UAE-based Rotana Hotels has extended its expansion plans in Saudi Arabia and the United Arab Emirates ahead of 2023.
Five years ago, Rotana set a goal to open 100 hotels by 2020. By the end of this year, the company is set to have 67 hotels operating in the Middle East, Levant, Turkey and Africa. “We opened up three this year, and we have another seven to go,” Omer Kaddouri, president and CEO of Rotana Hotel Management, told Gulf News.
Rotana expects to open 20 hotels in Saudi Arabia by 2030 in line with the Saudi Vision 2030 urban development program. The hotel group already has four hotels open with at least another three in the pipeline for this year alone.

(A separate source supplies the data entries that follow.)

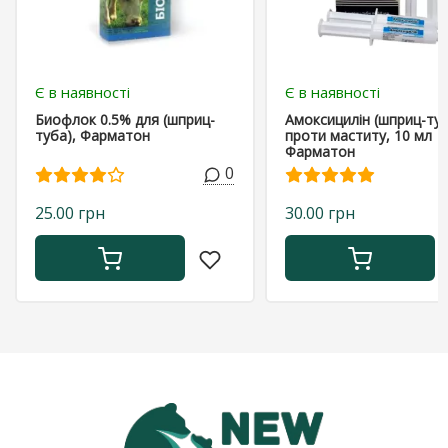
Є в наявності
Є в наявності
Биофлок 0.5% для (шприц-
Амоксицилін (шприц-ту
туба), Фарматон
проти маститу, 10 мл
Фарматон
0
25.00 грн
30.00 грн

The company is also planning to open seven to 10 hotel projects in the UAE by 2020, in spite of several challenges Rotana has faced in the area. The group’s main challenge, along with all other hotel groups, is the mounting pressures on average room rate. Kaddouri predicts these challenges will continue for another two years. “However, this year we are starting to see a decrease in the lowering of rates,” he said. “While I think that we are going to be in a similar situation in 2018 and 2019, we are going to see a hike in average daily rates in 2020-2021, mainly because of Expo 2020. And then after that it’s probably going to go back to the pre-Expo days, which is very good.” Kaddouri added that oil prices, and the overall economy, are beginning to improve, boosting the market’s hotel industry in response.
Rotana is also expanding into new markets with a hotel slated for Iran early next year and three properties planned for India in the next two to three years.